To evaluate a website, webpage, video, image, or social media post, you can see what the following sources say about it:

  • Newspapers and online news 
  • Fact checking websites like Snopes.com, PolitiFact, The Washington Post Fact Checker, and FactCheck.org 
  • Wikipedia - use the URL to match against Wikipedia pages and compare what the "About" page of a website says about itself and what Wikipedia says (helpful for finding out who is behind the content)
  • Reverse image searching - use your search engine's reverse image searching function or TinEye.com to trace an image back to its source and see if it is used out of context
  • Videos - watch out for clips taken out of their context, misrepresented, uploaded with a misleading caption, that are edited deceptively or doctored (ex: Deep Fakes), you can use The Washington Post's Fact Checker’s guide to manipulated video to learn more

Take into account that many news organizations have their own perspective and even media fact-checking involves subjective judgments, it is a best practice to look at multiple sources.

SIFT

What is the SIFT method?

The SIFT method was created by Mike Caulfield to help you determine if sources are credible.
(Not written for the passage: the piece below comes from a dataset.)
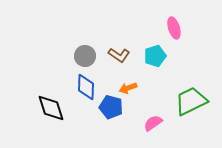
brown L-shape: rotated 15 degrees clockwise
It is a mnemonic device that stands for Stop, Investigate the source, Find better coverage, Trace claims, quotes, and media back to their original context.

All SIFT information on this page is adapted from Mike Caulfield's materials with a CC BY 4.0 license.

The SIFT Method

The SIFT Method
  • Stop: When encountering content from a source you do not already trust, stop yourself from clicking on it and immediately believing it. Stop before you act (retweet, use in your work, etc.) on a strong emotional response to a headline.
  • Investigate the source: Who is behind the information and what is their purpose and perspective? What is their reputation? What do other sources say about the creator/publisher/organization?
  • Find better coverage: Is the content covered by other trusted sources? Do experts agree with the coverage?
  • Trace the claims, quotes and media to their original source: Use image reverse searching to find the original context. Watch the full videos from which extracts are taken. Take notice of the caption presented with the media; is it misrepresenting it? Follow cited sources if you can find them.